Радист передал содержание приказа контр–адмирала.
— Добро! — Звенягин подтолкнул Шалунова на свое место.
— Продолжай. Не серчай на меня… Вытанцевались, парень. Сегодня гульнем, Шалунов. Небу будет жарко.
Все начнется снова, и все будет хорошо. Звенягин как бы содрал кожу с души. Враг будет разбит, и брызнет снова солнце, и он увидит его. Он увидит тех, кого не забывал: семью свою, близких, родных и друзей, тоскующих в длинной разлуке. Мать примет его, принесет мохнатое полотенце к медному умывальнику, памятному с детства, тогда он не доставал до него ладонями…
— Вытанцевались, парень, — снова сказал он Шалу- нову. — Ты счастливый, бродяга.
Шалунов стоял за спиной рулевого, чтобы всегда были под рукой и штурвал и телеграф, связывающий его с моторными отсеками. Звенягин облокотился о мостик. Рядом, но повыше его стоял сигнальщик, а внизу сидел раненый армейский лейтенант, снятый с катера.
Звенягин ощутил холод и застегнулся, откинул волосы взмахом головы и натянул фуражку.
…Снаряд разорвался невдалеке от мостика, и Звенягин почувствовал, что ему обожгло спину и бок. Звенягин покачнулся, ухватился за перегородку мостика, но пальцы безвольно скользили по железу, и он рухнул на палубу.
«Нет… Как же так…»
Беспощадная сила, способная в любой миг расправиться с любым живущим на земле, пригнула его к палубе, и он больше не мог подняться. К нему на коленях подполз раненый комендор.
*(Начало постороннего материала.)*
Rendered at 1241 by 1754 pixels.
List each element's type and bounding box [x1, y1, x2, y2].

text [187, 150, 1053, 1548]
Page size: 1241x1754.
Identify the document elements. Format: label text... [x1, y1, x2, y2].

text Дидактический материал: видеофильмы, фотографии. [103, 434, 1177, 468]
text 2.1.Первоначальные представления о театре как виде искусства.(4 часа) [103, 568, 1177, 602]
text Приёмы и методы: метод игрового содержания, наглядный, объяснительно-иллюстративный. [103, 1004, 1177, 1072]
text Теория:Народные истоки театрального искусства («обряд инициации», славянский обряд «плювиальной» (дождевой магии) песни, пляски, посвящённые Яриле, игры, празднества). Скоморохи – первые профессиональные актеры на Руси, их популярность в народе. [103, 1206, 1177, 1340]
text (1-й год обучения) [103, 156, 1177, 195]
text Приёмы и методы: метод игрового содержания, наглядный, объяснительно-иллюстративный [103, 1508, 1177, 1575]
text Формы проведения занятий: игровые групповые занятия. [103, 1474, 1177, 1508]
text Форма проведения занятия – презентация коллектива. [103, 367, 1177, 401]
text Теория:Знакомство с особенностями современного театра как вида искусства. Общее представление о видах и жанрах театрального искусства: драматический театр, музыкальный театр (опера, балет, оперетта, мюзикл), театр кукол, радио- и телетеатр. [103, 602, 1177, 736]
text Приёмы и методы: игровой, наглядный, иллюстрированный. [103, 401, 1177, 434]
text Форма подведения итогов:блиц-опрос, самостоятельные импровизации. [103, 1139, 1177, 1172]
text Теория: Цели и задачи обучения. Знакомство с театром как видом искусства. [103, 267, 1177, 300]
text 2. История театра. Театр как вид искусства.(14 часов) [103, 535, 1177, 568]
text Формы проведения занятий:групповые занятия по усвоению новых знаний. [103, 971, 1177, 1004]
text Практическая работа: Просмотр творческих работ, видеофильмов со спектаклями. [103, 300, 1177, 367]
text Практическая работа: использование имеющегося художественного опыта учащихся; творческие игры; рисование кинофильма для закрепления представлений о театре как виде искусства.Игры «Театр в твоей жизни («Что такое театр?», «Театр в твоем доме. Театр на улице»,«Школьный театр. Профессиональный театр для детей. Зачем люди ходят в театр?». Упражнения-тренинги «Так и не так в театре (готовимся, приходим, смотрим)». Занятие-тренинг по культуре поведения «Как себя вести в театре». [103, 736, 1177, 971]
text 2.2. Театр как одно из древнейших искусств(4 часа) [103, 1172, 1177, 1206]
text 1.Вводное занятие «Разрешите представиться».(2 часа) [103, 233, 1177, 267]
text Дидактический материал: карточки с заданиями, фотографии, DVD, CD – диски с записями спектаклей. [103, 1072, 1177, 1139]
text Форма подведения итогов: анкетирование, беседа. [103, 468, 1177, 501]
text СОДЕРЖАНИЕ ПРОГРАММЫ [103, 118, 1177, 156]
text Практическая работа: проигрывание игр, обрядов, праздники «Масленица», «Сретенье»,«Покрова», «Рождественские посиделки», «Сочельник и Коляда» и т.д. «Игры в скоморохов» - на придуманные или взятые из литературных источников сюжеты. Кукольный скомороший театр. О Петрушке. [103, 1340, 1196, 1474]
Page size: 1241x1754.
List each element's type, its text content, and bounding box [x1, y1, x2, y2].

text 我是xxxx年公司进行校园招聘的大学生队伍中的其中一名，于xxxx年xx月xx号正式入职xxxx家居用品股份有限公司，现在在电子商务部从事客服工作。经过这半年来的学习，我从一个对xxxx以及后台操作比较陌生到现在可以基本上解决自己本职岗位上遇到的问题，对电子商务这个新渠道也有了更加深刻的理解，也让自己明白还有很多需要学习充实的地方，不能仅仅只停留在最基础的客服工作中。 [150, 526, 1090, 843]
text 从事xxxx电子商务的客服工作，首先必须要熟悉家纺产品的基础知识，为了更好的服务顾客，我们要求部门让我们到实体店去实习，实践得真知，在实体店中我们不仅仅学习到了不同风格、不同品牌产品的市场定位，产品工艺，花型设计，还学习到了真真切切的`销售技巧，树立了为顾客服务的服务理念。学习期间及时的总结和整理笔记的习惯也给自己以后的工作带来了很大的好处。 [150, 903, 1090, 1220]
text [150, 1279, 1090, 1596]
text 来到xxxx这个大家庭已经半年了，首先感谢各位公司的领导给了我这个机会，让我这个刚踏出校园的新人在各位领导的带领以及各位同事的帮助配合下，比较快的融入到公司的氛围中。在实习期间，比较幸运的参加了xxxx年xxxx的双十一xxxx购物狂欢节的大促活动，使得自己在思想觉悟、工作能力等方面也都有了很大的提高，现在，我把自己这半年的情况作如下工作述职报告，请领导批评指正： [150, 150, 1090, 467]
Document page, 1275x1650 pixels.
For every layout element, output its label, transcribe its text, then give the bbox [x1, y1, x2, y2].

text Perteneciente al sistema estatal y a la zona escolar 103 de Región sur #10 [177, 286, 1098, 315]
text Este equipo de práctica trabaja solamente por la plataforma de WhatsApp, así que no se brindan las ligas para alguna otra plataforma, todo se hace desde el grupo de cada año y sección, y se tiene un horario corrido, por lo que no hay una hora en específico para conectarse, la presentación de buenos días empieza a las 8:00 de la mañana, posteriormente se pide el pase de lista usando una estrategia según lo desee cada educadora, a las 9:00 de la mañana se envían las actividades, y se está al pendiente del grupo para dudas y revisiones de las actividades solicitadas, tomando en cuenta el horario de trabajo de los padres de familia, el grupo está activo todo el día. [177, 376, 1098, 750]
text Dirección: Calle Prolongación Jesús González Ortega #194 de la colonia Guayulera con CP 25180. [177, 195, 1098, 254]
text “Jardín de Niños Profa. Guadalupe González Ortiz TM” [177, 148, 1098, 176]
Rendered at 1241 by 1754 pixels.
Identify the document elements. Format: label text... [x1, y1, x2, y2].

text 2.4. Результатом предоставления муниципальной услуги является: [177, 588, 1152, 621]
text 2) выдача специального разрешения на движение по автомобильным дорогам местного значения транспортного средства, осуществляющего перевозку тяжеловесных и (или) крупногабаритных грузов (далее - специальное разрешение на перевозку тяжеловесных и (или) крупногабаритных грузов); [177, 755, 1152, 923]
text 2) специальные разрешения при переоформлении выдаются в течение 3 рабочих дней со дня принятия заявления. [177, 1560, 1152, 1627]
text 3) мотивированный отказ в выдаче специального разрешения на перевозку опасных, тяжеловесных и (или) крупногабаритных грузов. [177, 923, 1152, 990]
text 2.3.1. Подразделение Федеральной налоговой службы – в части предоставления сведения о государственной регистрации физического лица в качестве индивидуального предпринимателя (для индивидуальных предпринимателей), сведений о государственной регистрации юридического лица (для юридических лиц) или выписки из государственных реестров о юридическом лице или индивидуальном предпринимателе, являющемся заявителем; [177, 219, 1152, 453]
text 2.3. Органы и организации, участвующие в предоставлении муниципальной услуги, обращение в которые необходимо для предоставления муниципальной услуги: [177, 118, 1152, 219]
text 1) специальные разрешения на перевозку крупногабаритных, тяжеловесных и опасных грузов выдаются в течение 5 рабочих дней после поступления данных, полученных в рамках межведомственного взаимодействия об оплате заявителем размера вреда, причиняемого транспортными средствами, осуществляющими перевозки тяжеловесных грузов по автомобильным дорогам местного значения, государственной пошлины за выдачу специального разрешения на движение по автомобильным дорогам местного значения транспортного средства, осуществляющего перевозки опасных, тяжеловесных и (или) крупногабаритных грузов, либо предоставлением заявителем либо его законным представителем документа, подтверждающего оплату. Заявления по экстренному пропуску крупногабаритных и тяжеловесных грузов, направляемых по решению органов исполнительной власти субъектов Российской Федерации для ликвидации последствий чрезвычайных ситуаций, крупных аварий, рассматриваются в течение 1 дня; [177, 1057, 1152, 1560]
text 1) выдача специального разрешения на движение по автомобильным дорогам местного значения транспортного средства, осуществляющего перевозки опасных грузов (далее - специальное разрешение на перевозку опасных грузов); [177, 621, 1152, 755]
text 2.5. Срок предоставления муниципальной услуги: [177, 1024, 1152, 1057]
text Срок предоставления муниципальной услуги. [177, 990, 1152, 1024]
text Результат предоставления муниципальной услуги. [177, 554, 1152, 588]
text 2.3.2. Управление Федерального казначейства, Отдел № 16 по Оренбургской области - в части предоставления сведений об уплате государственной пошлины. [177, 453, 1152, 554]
— Товарищ капитан третьего ранга…
Кровь его лилась и смешивалась с кровью Звенягина.
Ставропольские теплые дожди и босые пятки сверстников, зоревые росы первых трав у Холодного рудника и морщины… морщины матери… запах потухающих самоварных углей… принесли ему море и летящий к своей цели корабль…
Звенягин глотнул воздух. Кровь хлынула в легкие, забурлила. Дух его еще боролся. Он приподнялся, но снова рухнул, и последние конвульсии потрясли его тело.
Шалунов, размазывая какой‑то жир по лицу (это были мозги убитого армейского лейтенанта), наклонился над Звенягиным, сунул руку, и она вошла в спину всей кистью. Шалунов в ужасе отдернул руку.
Разорвался еще один снаряд. Шалунов видел падающих людей, но слышать уже ничего не мог — барабанные перепонки лопнули, в голове гудело, стучало.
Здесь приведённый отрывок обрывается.